According to Millennium Development Goals Report 2009, only Denmark, Luxembourg, the Netherlands, Norway and Sweden had reached or exceeded their targets in 2008.
Others argue the huge economic stimulus spending in rich countries could have gone hand in hand with more financial support to developing nations.
“I think the biggest lesson the developing world can learn from the recession is that there is money, but rich nations just won’t give it,” Mr Aeneas Chuma, humanitarian coordinator and representative of the UNDP in Kenya, said in an earlier interview.
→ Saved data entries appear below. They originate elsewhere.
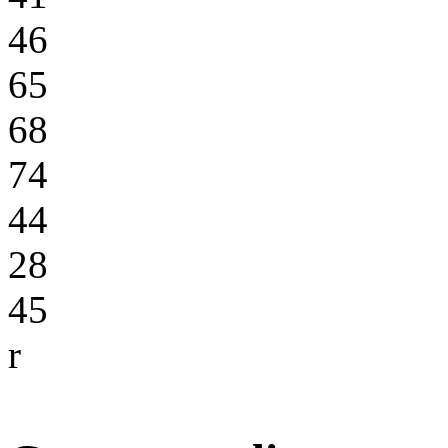
46
65
68
74
44
28
45
r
Mr Chuma cited the example of Iceland, a country with a population of 300,000 that in late 2008 got an approval for funding of about Sh160 billion from the IMF to shore up its economy in the wake of the credit crunch.
In the same year, total IMF lending to Sub-Saharan Africa stood at about Sh57 billion.
The report adds that “if aid in 2010 is to reach the dollar value expected when the commitments were made (that is, before the economy contracted), donors would need to add at least $10 billion to $15 billion to their current spending plans.”
Analysts also question the lumping together of countries in a bid to measure progress in a specific region.
According to UNDP, Sub-Saharan Africa has low enrolment rates with regard to the goal of universal primary schooling.
The group score contrasts sharply with an average of nearly 100 per cent enrolment rate in Kenya, Uganda, and Tanzania whose governments have been funding free primary education.
While the goals are not likely to be achieved, a new study shows poverty in Africa has been dropping steadily.
Maxim Pinkovskiy and Xavier Sala-i-Martin, say that not only has poverty fallen in Africa as a whole, but the decline has been remarkable.
“In particular, poverty fell for both landlocked as well as coastal countries; for mineral rich as well as mineral poor countries; for countries with favourable or with unfavourable agriculture; for countries regardless of colonial origin; and for countries with below or above median slave exports per capita during the African slave trade.”
For instance, the percentage of Africans living on less than $1 a day dropped from 43 per cent in 1995 to about 32 per cent by end of 2006, the lowest poverty rate in over three decades.
The region’s GDP per capita shot from about $1,600 to $1,950 in a similar period.
This finding breaks ranks with the latest UN MDG review which says that poverty rate in Sub-Saharan Africa “stayed above 50 per cent, though there has been some progress since 1999.”